La société canadienne de conseil en TI CGI Inc. a nommé Tim Hurlebaus au poste de directeur général, un changement de direction qui intervient alors que les actions de la société ont chuté de plus de 40% au cours de l'année écoulée. Cette forte baisse reflète l'inquiétude croissante des investisseurs quant à la possibilité que les startups d'intelligence artificielle, comme Anthropic PBC, bouleversent le secteur traditionnel des services TI.
L'action CGI est sous forte pression alors que le marché réévalue le paysage concurrentiel du conseil en TI. L'essor des outils d'IA générative menace d'automatiser de nombreuses tâches effectuées par des entreprises comme CGI, du développement logiciel à l'analyse de données. Les investisseurs craignent que les clients ne réorientent leurs dépenses vers des solutions natives d'IA, réduisant ainsi la demande pour les services de conseil traditionnels. Cette vente massive a fait chuter la valorisation de CGI à des plus bas pluriannuels, l'action se négociant désormais à un ratio cours/bénéfice prévisionnel bien inférieur à sa moyenne historique. Les cours boursiers en direct et les graphiques sur NowPrice montrent l'ampleur de la baisse, tandis que les traders surveillent si le nouveau PDG peut articuler une stratégie d'IA crédible.

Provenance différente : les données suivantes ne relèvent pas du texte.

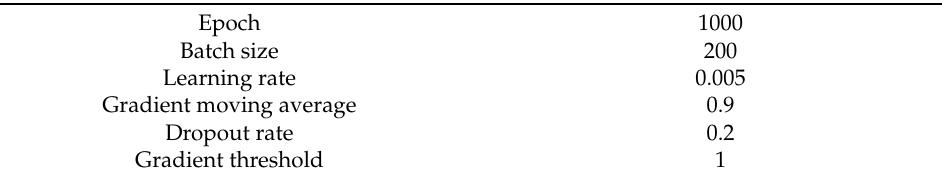
Table 1. Training parameters of GRU network.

La nomination de Hurlebaus, qui dirigeait auparavant les opérations de CGI en Europe, signale un accent sur la continuité opérationnelle plutôt qu'un virage stratégique radical. L'entreprise doit relever le défi d'intégrer l'IA dans ses propres offres tout en défendant ses sources de revenus existantes. Les investisseurs guetteront toute annonce concernant une restructuration des coûts, des partenariats en IA ou de nouvelles lignes de services dans les trimestres à venir. Le secteur plus large des services TI est également sous surveillance, avec des concurrents comme Accenture et Infosys qui naviguent eux aussi dans le récit de la disruption par l'IA.